Gurbani wants us to be honest. And if we go by Gurbani we will not do bad things but if we are MANMUKHS we will not be impressed by Gurbani and indulge in actions as our mind dictates.

If everything is controlled by destiny nobody is to be blamed for his actions. Or for that matter appreciated.

When one meets a saint his course is not automatically changed. If he is impressed by the saints words he will start listening to him. Otherwise he may ignore what the good man preaches/advises.


----------



## palaingtha (Nov 12, 2012)

*re: What is 'True Destiny" in Sikhism?*



harry haller said:


> unless the others are mona



To be honest is not confined to his co-religionists. To be honest, to be kind, to be generous etc. is a must for us to persons of irrespective of cast and creed., even to all creatures.
Now,will you stop the taunting tone?
You could have posed me an honest question.
But, you know, a zebra will not shed its stripes. How true!!!


----------



## BhagatSingh (Nov 12, 2012)

*re: What is 'True Destiny" in Sikhism?*

Palaingtha ji,
Yes people can choose to do whatever they want or desire, whether good or bad. This is free will correct?

But can they choose their wants and desires?


----------



## prakash.s.bagga (Nov 12, 2012)

*re: What is 'True Destiny" in Sikhism?*

PALAINGTHA Ji,

I dont know what saints you are talking about.
I have known only ONE SANT-SGGS

One should always listen to good people and live in their company also
if they talk about the teachings of SGGS.

But it can be observed most the times it does not happen so

So one should understand can there be teachings from persons 
better than the teachings from SGGS?

Prakash.S.Bagga


----------



## BhagatSingh (Nov 14, 2012)

-=-=-=-=-

*Written problem 1*.
Show every line of the records that contains the string "instrument", treating uppercase and lowercase letters as different.
These records have no connection to the forum thread above.

*Collection entries*.
-=-=-=-=-

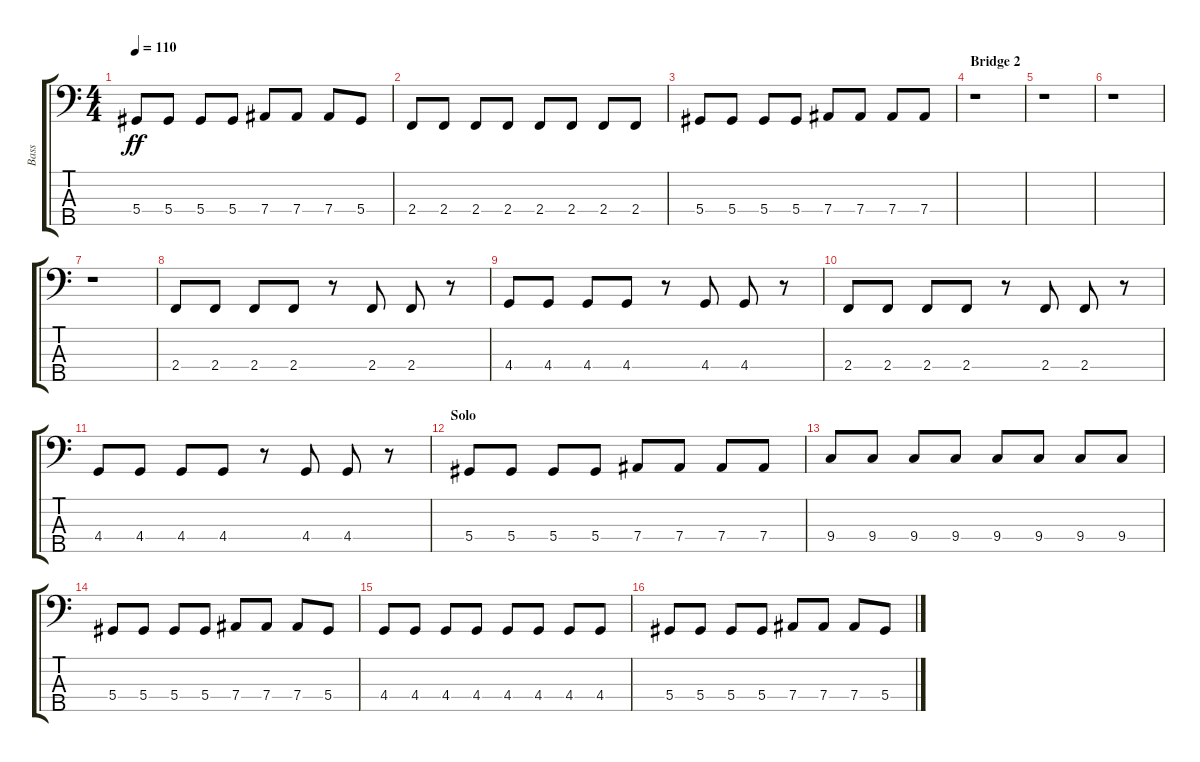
\track ("Bass" "Bass") {instrument electricbasspick}
\staff {score tabs}
\tuning (Gb2 Db2 Ab1 Eb1 Bb0) {hide}
\ts (4 4)
\tempo 110
\clef f4
\ks c
5.4.8{dy ff} 5.4.8 5.4.8 5.4.8 7.4.8 7.4.8 7.4.8 5.4.8 |
2.4.8 2.4.8 2.4.8 2.4.8 2.4.8 2.4.8 2.4.8 2.4.8 |
5.4.8 5.4.8 5.4.8 5.4.8 7.4.8 7.4.8 7.4.8 7.4.8 |
\section ("" "Bridge 2")
r.1 |
r.1 |
r.1 |
r.1 |
2.4.8 2.4.8 2.4.8 2.4.8 r.8 2.4.8 2.4.8 r.8 |
4.4.8 4.4.8 4.4.8 4.4.8 r.8 4.4.8 4.4.8 r.8 |
2.4.8 2.4.8 2.4.8 2.4.8 r.8 2.4.8 2.4.8 r.8 |
4.4.8 4.4.8 4.4.8 4.4.8 r.8 4.4.8 4.4.8 r.8 |
\section ("" "Solo")
5.4.8 5.4.8 5.4.8 5.4.8 7.4.8 7.4.8 7.4.8 7.4.8 |
9.4.8 9.4.8 9.4.8 9.4.8 9.4.8 9.4.8 9.4.8 9.4.8 |
5.4.8 5.4.8 5.4.8 5.4.8 7.4.8 7.4.8 7.4.8 5.4.8 |
4.4.8 4.4.8 4.4.8 4.4.8 4.4.8 4.4.8 4.4.8 4.4.8 |
5.4.8 5.4.8 5.4.8 5.4.8 7.4.8 7.4.8 7.4.8 5.4.8
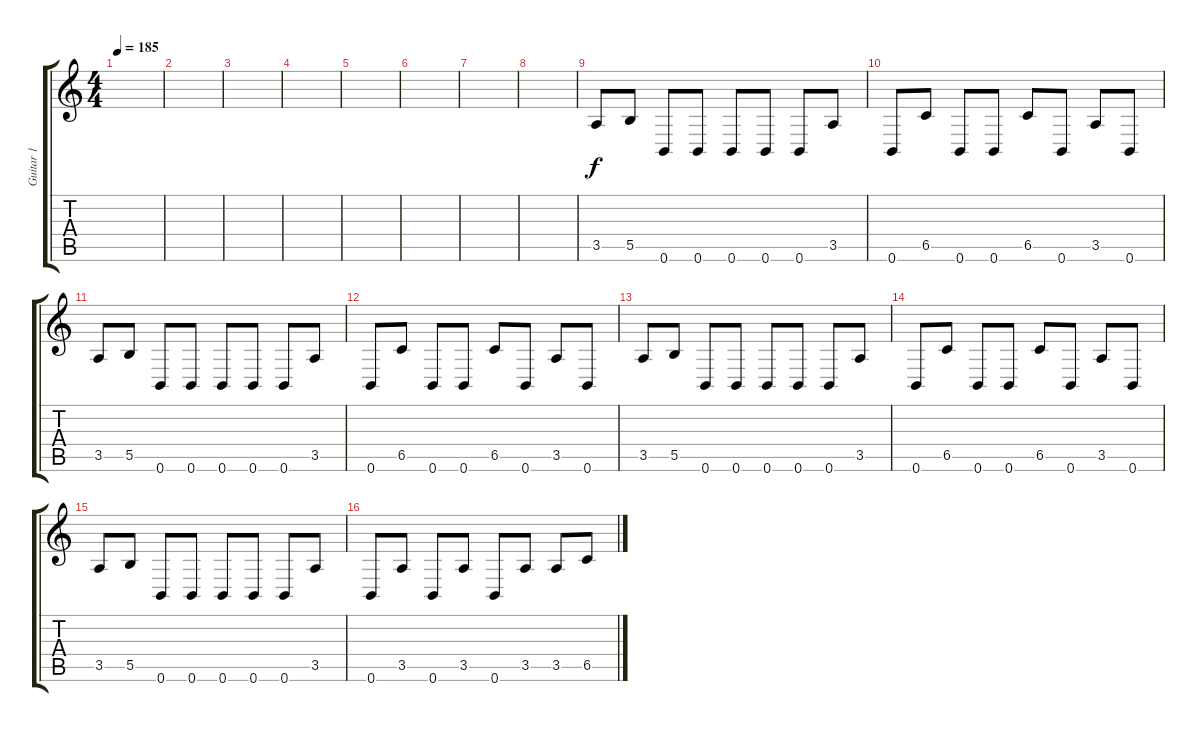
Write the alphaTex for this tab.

\track ("Guitar 1" "Guitar 1") {instrument distortionguitar}
\staff {score tabs}
\tuning (Db4 Ab3 E3 B2 Gb2 B1) {hide}
\ts (4 4)
\tempo 185
\clef g2
\ks c
|
|
|
|
|
|
|
|
3.5.8 5.5.8 0.6.8 0.6.8 0.6.8 0.6.8 0.6.8 3.5.8 |
0.6.8 6.5.8 0.6.8 0.6.8 6.5.8 0.6.8 3.5.8 0.6.8 |
3.5.8 5.5.8 0.6.8 0.6.8 0.6.8 0.6.8 0.6.8 3.5.8 |
0.6.8 6.5.8 0.6.8 0.6.8 6.5.8 0.6.8 3.5.8 0.6.8 |
3.5.8 5.5.8 0.6.8 0.6.8 0.6.8 0.6.8 0.6.8 3.5.8 |
0.6.8 6.5.8 0.6.8 0.6.8 6.5.8 0.6.8 3.5.8 0.6.8 |
3.5.8 5.5.8 0.6.8 0.6.8 0.6.8 0.6.8 0.6.8 3.5.8 |
0.6.8 3.5.8 0.6.8 3.5.8 0.6.8 3.5.8 3.5.8 6.5.8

-=-=-=-=-

*Written problem 2*.
Retype the forum thread on destiny in Sikhism in full, without any changes.

*Solution 1*.
\track ("Bass" "Bass") {instrument electricbasspick}
\track ("Guitar 1" "Guitar 1") {instrument distortionguitar}

*Solution 2*.
Gurbani wants us to be honest. And if we go by Gurbani we will not do bad things but if we are MANMUKHS we will not be impressed by Gurbani and indulge in actions as our mind dictates.

If everything is controlled by destiny nobody is to be blamed for his actions. Or for that matter appreciated.

When one meets a saint his course is not automatically changed. If he is impressed by the saints words he will start listening to him. Otherwise he may ignore what the good man preaches/advises.


----------



## palaingtha (Nov 12, 2012)

*re: What is 'True Destiny" in Sikhism?*



harry haller said:


> unless the others are mona



To be honest is not confined to his co-religionists. To be honest, to be kind, to be generous etc. is a must for us to persons of irrespective of cast and creed., even to all creatures.
Now,will you stop the taunting tone?
You could have posed me an honest question.
But, you know, a zebra will not shed its stripes. How true!!!


----------



## BhagatSingh (Nov 12, 2012)

*re: What is 'True Destiny" in Sikhism?*

Palaingtha ji,
Yes people can choose to do whatever they want or desire, whether good or bad. This is free will correct?

But can they choose their wants and desires?


----------



## prakash.s.bagga (Nov 12, 2012)

*re: What is 'True Destiny" in Sikhism?*

PALAINGTHA Ji,

I dont know what saints you are talking about.
I have known only ONE SANT-SGGS

One should always listen to good people and live in their company also
if they talk about the teachings of SGGS.

But it can be observed most the times it does not happen so

So one should understand can there be teachings from persons 
better than the teachings from SGGS?

Prakash.S.Bagga


----------



## BhagatSingh (Nov 14, 2012)